The big question here is whether or when the Republican Party will officially sell us out. I’m not entirely pessimistic on this score. The GOP is lost without social conservatives. The idea that “socially liberal, economically conservative” is the way of the future has been thrown around forever, but it doesn’t actually work, and I think the GOP mostly knows this. The same folks who want gay rights are good-thinking people who also want an intrusive federal government to save the environment, protect the poor, and … protect gay rights! The idea that the cultural part of liberalism is “libertarian” only makes sense in the alternative reality of Libertarians. Sexual revolution = more broken families = more welfare (and more votes for Democrats). The GOP knows that ditching social conservatives means political death. While all we will get out of them is lip service and (hopefully) judicial appointments that will at least slow things down, that’s not nothing. Lip service helps keep the Overton Window from collapsing. Judicial appointments will be important for protecting the rights of dissenters and slowing down the next project of the left.


Of course, the GOP may be doomed, but this has little to do with the unpopularity of social conservatism per se and more to do with immigration and the actual decline of marriage, which is the decline of the traditional American middle class way of life that (at least in theory) the GOP represents in a way that distinguishes it from the pure technocracy of the Democrats. (And, of course, this decline isn't entirely unrelated to immigration.)

That decline is the larger issue behind all this. The question, when we talk about “peak left” or “peak gay”, is how long this can go on. I'm not holding my breath waiting for a reaction from the silent majority (because, unlike 1973, it's not a majority any more), but how much longer can the welfare state grow and grow to take the place of natural ties? How much longer can the native population maintain below-replacement birth rates without major social upheaval?
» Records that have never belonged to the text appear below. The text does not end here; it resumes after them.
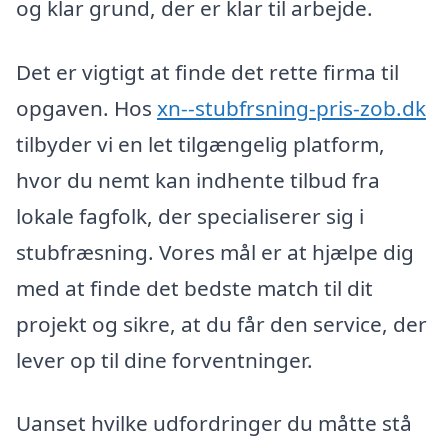
og klar grund, der er klar til arbejde.
Det er vigtigt at finde det rette firma til
opgaven. Hos
xn--stubfrsning-pris-zob.dk
tilbyder vi en let tilgængelig platform,
hvor du nemt kan indhente tilbud fra
lokale fagfolk, der specialiserer sig i
stubfræsning. Vores mål er at hjælpe dig
med at finde det bedste match til dit
projekt og sikre, at du får den service, der
lever op til dine forventninger.
Uanset hvilke udfordringer du måtte stå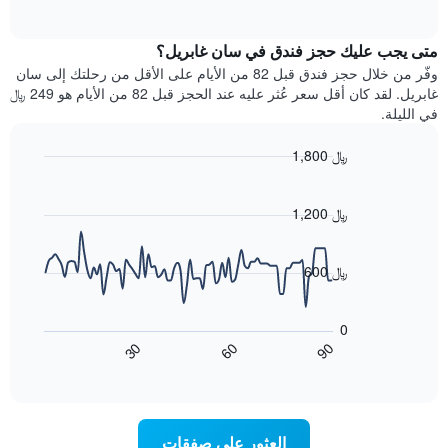
بالنجوم.
of
الغرفة
interactive
يتضمن
خلال
chart
المخطط
متى يجب عليك حجز فندق في سان غابريل؟
عطلة
1
نهاية
وفّر من خلال حجز فندق قبل 82 من الأيام على الأقل من رحلتك إلى سان
محور
هذا
غابريل. لقد كان أقل سعر عُثر عليه عند الحجز قبل 82 من الأيام هو 249 ﷼
Y
الأسبوع
في الليلة.
الذي
الذي
يعرض
عُثر
متوسط
1,800 ﷼
عليه
سعر
Line
Chart
خلال
الغرفة
graphic.
chart
آخر
هذه
with
1,200 ﷼
3
90
الليلة
أيام
data
الذي
points.
مع
عُثر
600 ﷼
التصنيف
عليه
حسب
يعرض
خلال
النجوم
المخطط
آخر
0
التالي
يتضمن
3
60
90
30
كيفية
المخطط
End
أيام
of
1
تغير
interactive
سعر
محور
chart
X
غرفة
عند
الذي
العثور على صفقات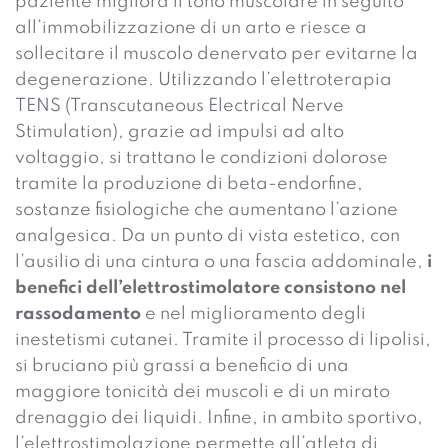
paziente migliora il tono muscolare in seguito
all’immobilizzazione di un arto e riesce a
sollecitare il muscolo denervato per evitarne la
degenerazione. Utilizzando l’elettroterapia
TENS (Transcutaneous Electrical Nerve
Stimulation), grazie ad impulsi ad alto
voltaggio, si trattano le condizioni dolorose
tramite la produzione di beta-endorfine,
sostanze fisiologiche che aumentano l’azione
analgesica. Da un punto di vista estetico, con
l’ausilio di una cintura o una fascia addominale,
i
benefici dell’elettrostimolatore consistono nel
rassodamento
e nel miglioramento degli
inestetismi cutanei. Tramite il processo di lipolisi,
si bruciano più grassi a beneficio di una
maggiore tonicità dei muscoli e di un mirato
drenaggio dei liquidi. Infine, in ambito sportivo,
l’elettrostimolazione permette all’atleta di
It just doesn’t seem sustainable. If social conservatives are right, then, it’s not sustainable.

Of course, things can still get a lot worse, but the hope would be that the run-in with reality (and, one hopes, a signficant portion of the population that remains recalcitrant) will weaken the ability of the state to enforce its ridiculous dogmas.

Thursday, July 9, 2015

Peak Left?

Kevin Williamson thinks that the increasing insanity and intolerance of dissent of the left are signs that we have reached Peak Leftism.

I hope so, but I’m not so sure. They seem to me to be signs that the left is just finally consolidating its victories. What we’re seeing is their total control of the educational system, the communications system, corporations and the state manifesting itself in ever greater displays of raw power—enacting insanity, marginalizing the sane.

One can hope that this will provoke a backlash, but it’s hard to imagine where it would come from and how it would be effective when, as one commenter said, “The Left doesn't need to persuade you. They have your children, and you will be gone soon enough.”

Maybe something new will come up and surprise us all, but right now, the right looks … old. The left doesn't have any new ideas, but they're emboldened because they think they can win consistently without any compromise with the right.

Perhaps this is a symptom of the rise of the internet and social media, which have deprived a generation of the ability to think deeply and independently. They only feel, and they do so with an eye on the mob that’s watching them. You would think they would be kicking against the constraints of PC, but I'm not seeing it. (But I'm almost certainly not looking in the right places.)

I don’t know. The hope would be that the left will, at some point, cross a bridge too far and, make normal people become hostile, or at the very least, cynical about the latest cause for justice and equality. But if insisting that Bruce Jenner is actually a woman isn’t a bridge too far, I don’t know what is.

It may be that reality will only reassert itself when we burn through the advantages of our wealth and technology. Women on submarines and societal accolades for sexual misfits are luxuries you can only afford when you’re not facing real scarcity or an enemy who is a real threat.